The U.S. Treasury and the Internal Revenue Service have issued proposed regulations on the base erosion and anti-abuse tax established under the Tax Cuts and Jobs Act.
The tax reform law made a number of changes to the way the United States taxes international activity, and that includes the establishment of the BEAT as a minimum tax on larger corporate entities under Section 59A of the Internal Revenue Code. Where it applies, the base erosion minimum tax is added to a taxpayer’s regular tax liability, primarily affecting corporate taxpayers with gross receipts of more than $500 million over a three-year period that make deductible payments to related parties in other countries.
The proposed regulations, which are open for public review and comment before they are finalized, provide detailed guidance regarding which taxpayers will be subject to the BEAT and what kinds of payments will be subject to the tax. The proposed guidance also addresses the method for calculating the tax amount, the required base erosion and anti-abuse tax that results from the calculation, and reporting requirements. The IRS earlier issued proposed guidance on the global intangible low-taxed income, or GILTI, another provision under tax reform to alter the U.S. approach to international tax.
In an alert on the BEAT guidance, KPMG says there are a number of areas in the guidance that merit particular attention. That includes, for example, guidance the firm finds unclear about how Section 15 applies to the BEAT, language on modified taxable income calculation, and the treatment of net operating losses for the BEAT purposes.

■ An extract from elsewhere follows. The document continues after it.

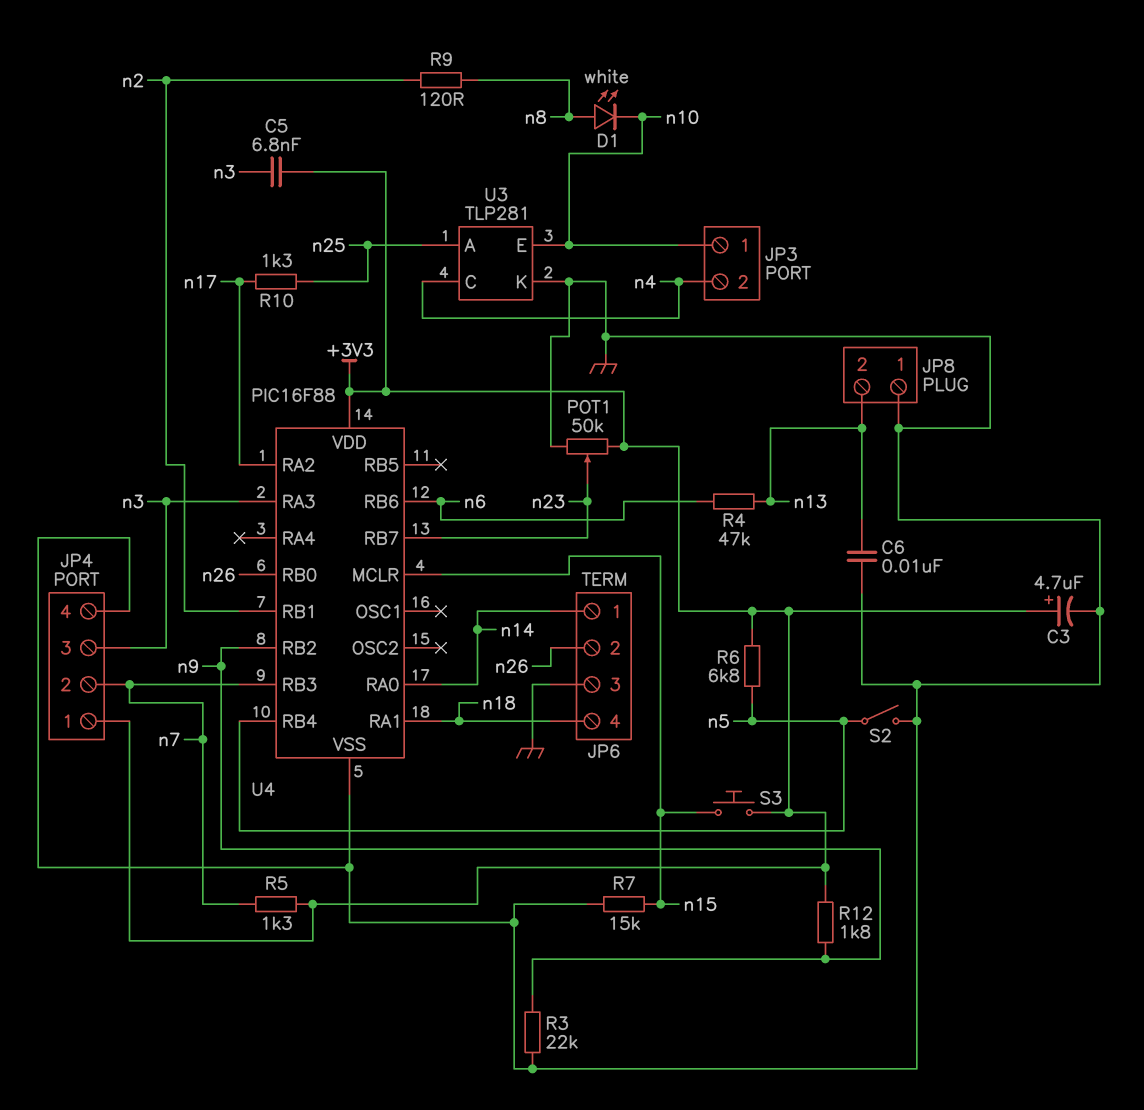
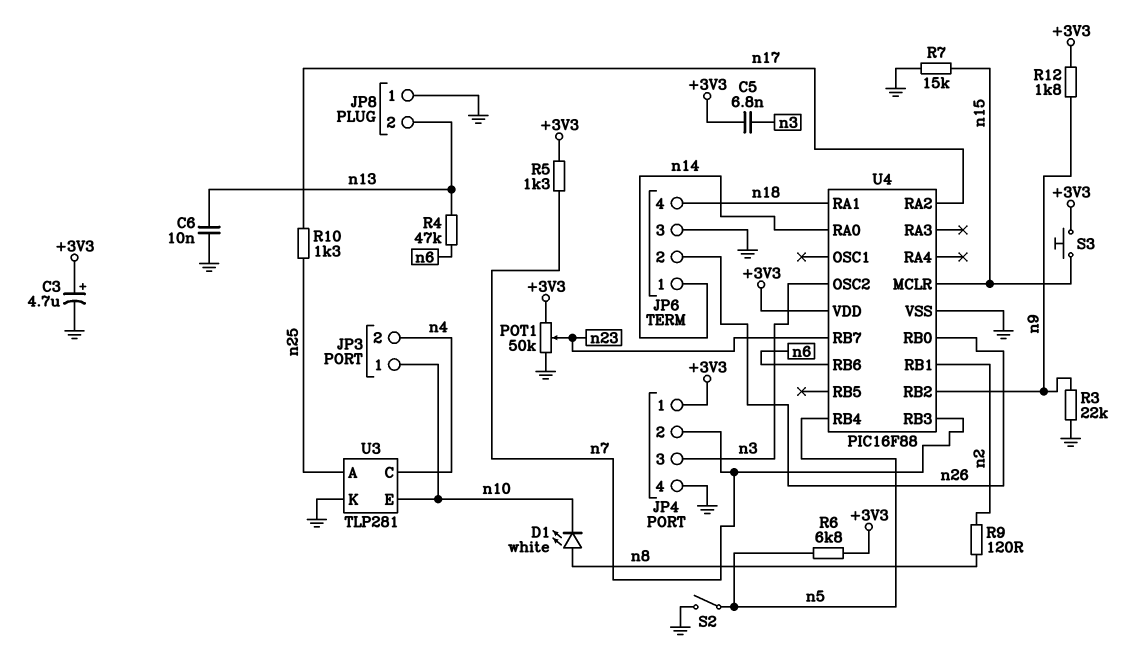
U4 pin OSC2: none -> n3
U4 pin RA3: n3 -> none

Also worth exploring, says the firm, is language on amounts paid or accrued, an exception for the services cost method, an aggregation rule, and treatments of qualified derivative payments and allocation of expenses, among others.
KPMG makes a number of observations about the guidance, and it is advising companies to take a fresh look at payments among related parties across different jurisdictions to understand how they may or may not be subject to the BEAT. “Taxpayers should also ensure that they consistently take into account the effect that positions taken with respect to the BEAT will have for general income tax purposes,” the firm says.
When the proposal was published in the Federal Register in late December, the IRS and U.S. Treasury indicated they would accept comments through Feb. 19, 2019. Given the ongoing partial shutdown of the federal government, it is not clear when the IRS might proceed to final guidance.